Examples of how to determine consent: Clear, Coherent, Willing and Ongoing. Consent is active not passive. Silence, in and of itself, cannot be interpreted as consent. Consent can be given by words or actions, as long as those words or actions create mutually understandable clear permission regarding willingness to engage in (and the conditions of) sexual activity.
- Consent to any one form of sexual activity cannot automatically imply consent to any other forms of sexual activity.
- Previous relations or prior consent cannot imply consent to future sexual acts.
Domestic Assault (Mo. Rev. Stat. §§ 565.074, 455.010): Domestic assault generally involves violence or attempted violence perpetrated against a family or household member including children. “Family or household member” is defined as “spouses, former spouses, any person related by blood or marriage, persons who are presently residing together or have resided together in the past, any person who is or has been in a continuing social relationship of a romantic or intimate nature with the victim and anyone who has a child in common regardless of whether they have been married or have resided together at any time.”
Dating Violence : There is not a specific criminal statute in Missouri addressing dating violence. Note, however, that the definition of domestic assault includes violence committed by a person who is or has been in a continuing social relationship of a romantic or intimate nature with the victim. Under guidelines contained in the federal Violence Against Women Act, such a relationship is characterized by:
(a) a social relationship of a romantic or intimate nature with the victim; and
(b) the existence of such a relationship will be determined based on a consideration of the following factors:
- the length of the relationship.
- the type of relationship.
- the frequency of interaction between the persons involved in the relationship.
Stalking (Mo. Rev. Stat. § 565.225): A person commits the crime of stalking if he or she purposely, through his or her course of conduct, harasses or follows with the intent of harassing another person. “Course of conduct” is a pattern of conduct composed of two or more acts, which may include communication by any means, over a period of time, however short, evidencing a continuity of purpose. It does not include constitutionally protected activity.
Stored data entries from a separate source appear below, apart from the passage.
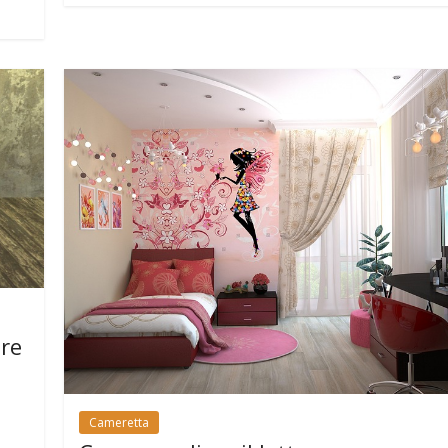
are
Cameretta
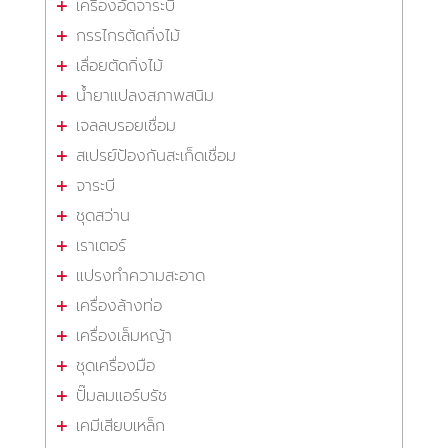
เครื่องอัดจาระบี
กรรไกรตัดกิ่งไม้
เลื่อยตัดกิ่งไม้
น้ำยาแปลงสภาพสนิม
เจลลบรอยเชื่อม
สเปรย์ป้องกันสะเก็ดเชื่อม
จาระบี
ชุดสว่าน
เราเตอร์
แปรงทำความสะอาด
เครื่องล้างท่อ
เครื่องเล็มหญ้า
ชุดเครื่องมือ
ปั๊มลมแอร์บรัช
เคมีเสียบเหล็ก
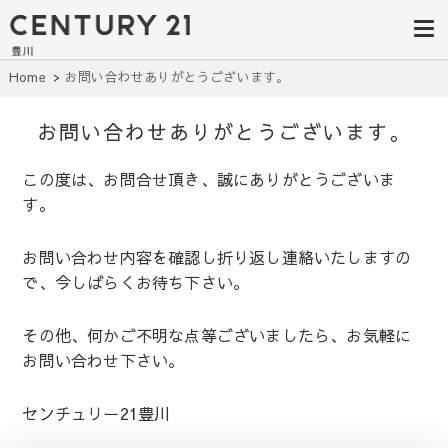
豊田市の中古
豊田市の不動産・マンション・一戸
建て・土地探しはセンチュリー21豊
住宅・土地・
川へ。豊田市内の最新物件情報を随
時更新中！駅近、建築条件無し、ペ
リノベ物件探
Home
お問い合わせありがとうございます。
ット可、学区別など、お客様のこだ
わり条件に合わせて理想の物件を簡
し｜センチュ
単検索。
お問い合わせありがとうございます。
リー21豊川
この度は、お問合せ頂き、誠にありがとうございま
す。
お問い合わせ内容を確認し折り返し連絡いたしますの
で、今しばらくお待ち下さい。
その他、何かご不明な点等ございましたら、お気軽に
お問い合わせ下さい。
センチュリー21豊川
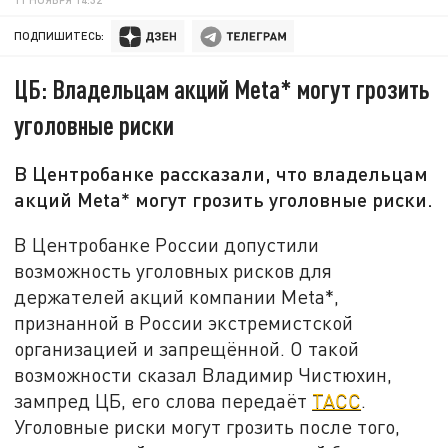
ПОДПИШИТЕСЬ:
ЦБ: Владельцам акций Meta* могут грозить
уголовные риски
В Центробанке рассказали, что владельцам
акций Meta* могут грозить уголовные риски.
В Центробанке России допустили
возможность уголовных рисков для
держателей акций компании Meta*,
признанной в России экстремистской
организацией и запрещённой. О такой
возможности сказал Владимир Чистюхин,
зампред ЦБ, его слова передаёт
ТАСС
.
Уголовные риски могут грозить после того,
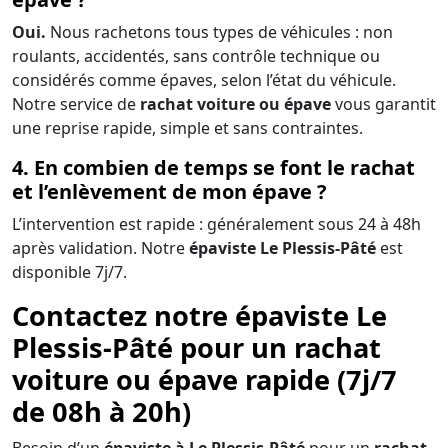
Oui.
Nous rachetons tous types de véhicules : non
roulants, accidentés, sans contrôle technique ou
considérés comme épaves, selon l’état du véhicule.
Notre service de
rachat voiture ou épave
vous garantit
une reprise rapide, simple et sans contraintes.
4. En combien de temps se font le rachat
et l’enlèvement de mon épave ?
L’intervention est rapide : généralement sous 24 à 48h
après validation. Notre
épaviste Le Plessis-Pâté
est
disponible 7j/7.
Contactez notre épaviste Le
Plessis-Pâté pour un rachat
voiture ou épave rapide (7j/7
de 08h à 20h)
Complainant: The individual(s) who file(s) a Code of Student Conduct complaint with the College. In some instances the College may serve as a Complainant.
Hostile Environment: Any situation in which there is harassing conduct that is sufficiently severe, pervasive and objectively offensive that it limits, interferes with or denies educational benefits or opportunities, from both a subjective (the Complainant’s) and an objective (reasonable person’s) viewpoint.
Preponderance of the Evidence: Preponderance of evidence means such evidence as when weighed with that opposed to it has more convincing force and the greater probability of truth.
Respondent: The individual(s) against whom a Code of Student Conduct complaint is made.
Retaliation: Retaliation includes any adverse action against a complainant for filing a complaint or adverse action in support of another person’s complaint toward a third party.